Galway’s Sean Kelly with the Connacht FBD trophy after the defeat of Roscommon in the Connacht GAA Air Dome in January. INPHO/TOM MAHER


The GAA’s intend to pursue the construction of air domes in all  provinces after a very successful annual congress in the Connacht’s Air Dome in Bekan, County Mayo. A few weeks back on these pages I wrote that the best way to cope with the vagaries of the Irish weather was to build more air domes. All the Connacht Football League game were played in Bekan and obviously GAA delegates from all over the country were impressed with the facilities at Bekan for the Association’s Annual Congress last month. Now there is talk of having at least one dome in every province. However, Connacht CEO John Prenty has warned that costs are unlikely to remain at just over the €3 million mark that was spent in Connacht.


Wicklow County Board are looking a new senior football manager after Colin Kelly resigned last week after just over four months in charge, citing ‘‘work commitments.’’ Kelly, who played for and managed his native Louth, was appointed as Davy Burke’s successor in Wicklow last October, but they have only one point from four league games played. 


Old Firm rivals Celtic and Rangers will meet for the first time outside Scotland. They are competing in the four team Sydney Super Cup tournament, which starts on Nov. 16 during the break in domestic football for the World Cup. It will also feature A-League teams Sydney FC and Western Sydney Wanderers. The tournament will see Celtic manager Ange Postecoglou, 56, returning to the country his family settled in when they left Greece during his childhood. The former Socceroos boss said, ‘‘There is no doubt it will be special. I know how big this football club is back home and for me to go back as the manager of it, will be emotional.” 

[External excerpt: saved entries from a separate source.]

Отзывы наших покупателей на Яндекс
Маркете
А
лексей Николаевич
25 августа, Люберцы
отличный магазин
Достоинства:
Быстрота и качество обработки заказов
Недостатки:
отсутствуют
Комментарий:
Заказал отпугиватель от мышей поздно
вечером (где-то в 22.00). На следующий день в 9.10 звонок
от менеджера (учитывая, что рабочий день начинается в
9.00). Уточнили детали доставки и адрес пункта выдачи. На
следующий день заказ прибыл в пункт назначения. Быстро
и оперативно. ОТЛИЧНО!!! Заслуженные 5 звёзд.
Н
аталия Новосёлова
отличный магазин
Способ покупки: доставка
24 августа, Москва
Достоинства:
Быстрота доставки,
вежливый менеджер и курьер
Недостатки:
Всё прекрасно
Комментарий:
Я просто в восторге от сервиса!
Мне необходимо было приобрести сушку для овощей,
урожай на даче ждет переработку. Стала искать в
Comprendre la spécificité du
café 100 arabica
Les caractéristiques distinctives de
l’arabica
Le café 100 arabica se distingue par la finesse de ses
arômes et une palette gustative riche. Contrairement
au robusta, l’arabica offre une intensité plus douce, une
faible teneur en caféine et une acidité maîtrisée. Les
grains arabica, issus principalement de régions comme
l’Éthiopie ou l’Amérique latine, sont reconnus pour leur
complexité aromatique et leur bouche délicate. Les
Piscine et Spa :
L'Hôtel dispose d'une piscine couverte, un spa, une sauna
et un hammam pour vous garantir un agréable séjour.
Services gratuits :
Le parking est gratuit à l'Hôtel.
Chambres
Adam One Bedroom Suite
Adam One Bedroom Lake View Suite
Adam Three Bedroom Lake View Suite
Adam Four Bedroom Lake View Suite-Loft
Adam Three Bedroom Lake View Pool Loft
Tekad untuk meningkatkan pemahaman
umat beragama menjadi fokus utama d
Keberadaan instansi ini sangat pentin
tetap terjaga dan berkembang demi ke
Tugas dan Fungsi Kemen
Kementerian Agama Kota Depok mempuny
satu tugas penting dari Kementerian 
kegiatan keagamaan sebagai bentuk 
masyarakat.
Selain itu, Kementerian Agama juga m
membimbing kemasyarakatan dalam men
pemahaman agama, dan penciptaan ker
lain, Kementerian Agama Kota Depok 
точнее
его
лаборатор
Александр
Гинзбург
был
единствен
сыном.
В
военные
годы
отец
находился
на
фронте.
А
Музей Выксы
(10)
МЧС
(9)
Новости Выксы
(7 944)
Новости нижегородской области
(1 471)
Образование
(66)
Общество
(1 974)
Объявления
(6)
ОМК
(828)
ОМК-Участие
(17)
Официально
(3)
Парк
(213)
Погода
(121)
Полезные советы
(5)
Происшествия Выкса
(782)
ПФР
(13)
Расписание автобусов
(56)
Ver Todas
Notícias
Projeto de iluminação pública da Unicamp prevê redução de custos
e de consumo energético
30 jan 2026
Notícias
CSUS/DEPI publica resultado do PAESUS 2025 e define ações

The death occurred in Galway last week of former Cavan footballer Jimmy O’Donnell. Jimmy was born in Kilnaleck, but his family moved to Manorhamilton when he was three years old and he helped the Leitrim minor team to qualify for the 1956 All-Ireland final where they lost to Dublin. He later played senior football for Leitrim and for Connacht in the Railway Cup. Jimmy returned to Cavan in 1962 when he got a job with the Ulster Bank in Cootehill and he went on to play senior football for his native county and helped the Breffnimen win the famous Anglo Celt Cup. In 1967 Cavan lost by only one point to Cork in the All-Ireland semi-final.